Whether it’s correlation or causation, the delta variant-triggered rise in cases and hospitalizations now appears to be accompanied by increasing vaccination rates in the U.S. With 816,203 doses administered on July 31 alone, that makes five straight days that national vaccination doses passed the 700,000 mark.
According to CDC data as of Aug. 1, nearly half the U.S. population—49.6%, or 168.4 million people, are fully vaccinated. Of those who are actually vaccine-eligible, Americans who are 12 and over, 58.1% are now fully vaccinated.

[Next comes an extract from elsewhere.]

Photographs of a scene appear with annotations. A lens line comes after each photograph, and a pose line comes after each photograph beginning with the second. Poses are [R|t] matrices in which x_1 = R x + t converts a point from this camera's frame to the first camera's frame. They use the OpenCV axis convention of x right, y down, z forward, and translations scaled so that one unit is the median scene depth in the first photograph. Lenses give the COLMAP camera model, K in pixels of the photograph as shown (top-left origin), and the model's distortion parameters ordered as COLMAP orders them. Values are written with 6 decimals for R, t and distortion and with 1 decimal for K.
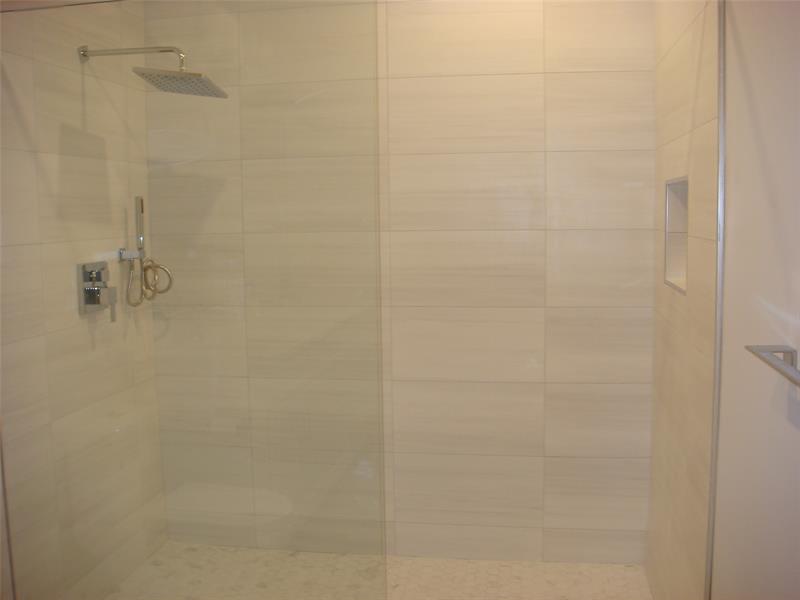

Dr. Francis Collins, director of the National Institutes of Health, said, “This may be a tipping point for those who have been hesitant to say, ‘OK, it’s time.’ I hope that’s what’s happening. That’s what desperately needs to happen if we’re going to get this delta variant put back in its place.”
Jen Kates, a senior vice president at the Kaiser Family Foundation, observed that the stark contrast in hospitalizations and deaths between the vaccinated and unvaccinated have become clear in recent weeks and might be convincing people on the fence about getting the shots, according to CNBC.
The overwhelming majority of serious COVID-19 cases—97% of hospital admissions and 99.5% of deaths—involve unvaccinated people.
“Cases are rising, and almost all of those who are hospitalized and dying are unvaccinated,” she said. “The data are right there, and I think people are realizing that vaccines are our best bet at controlling this.”
Though there’s been a recent wave of people getting inoculated that the Biden administration finds encouraging in its quest for increasing vaccination rates, it’s also concerned about media coverage of breakthrough infections. The administration is worried that this kind of media coverage could possibly dissuading some from getting jabbed.
“The media’s coverage doesn’t match the moment,” one official said, according to the Guardian. “It has been hyperbolic and frankly irresponsible in a way that hardens vaccine hesitancy. The biggest problem we have is unvaccinated people getting and spreading the virus.”
One example cited was an NBC News report on more than 125,000 breakthrough cases in the U.S.—even though the story prominently noted that the number was “less than .08 percent of the 164.2 million-plus people fully vaccinated since January.”
But the Guardian article also reported significant upticks in vaccination rates in states where vaccination rates have been among the lowest in the nation. Louisiana has had a 114% increase in shots, Arkansas a 96% increase, Alabama 65%, and Missouri 49%.
Public officials in at least one of those states are signaling a heightened state of alarm that could be driving vaccinations. In Arkansas, Gov. Asa Hutchinson (R) reimposed a state of emergency on July 29, in part because all pediatric intensive care beds in the state were occupied. As the Guardian noted, “He has sought to dispel fears that the vaccines are a ‘bioweapon.’”
“We have had to bring in more vaccine,” said Robert Ator, overseeing that state’s vaccination effort. “For the first time in two and a half months, we are making a new large-scale order. People are scared.”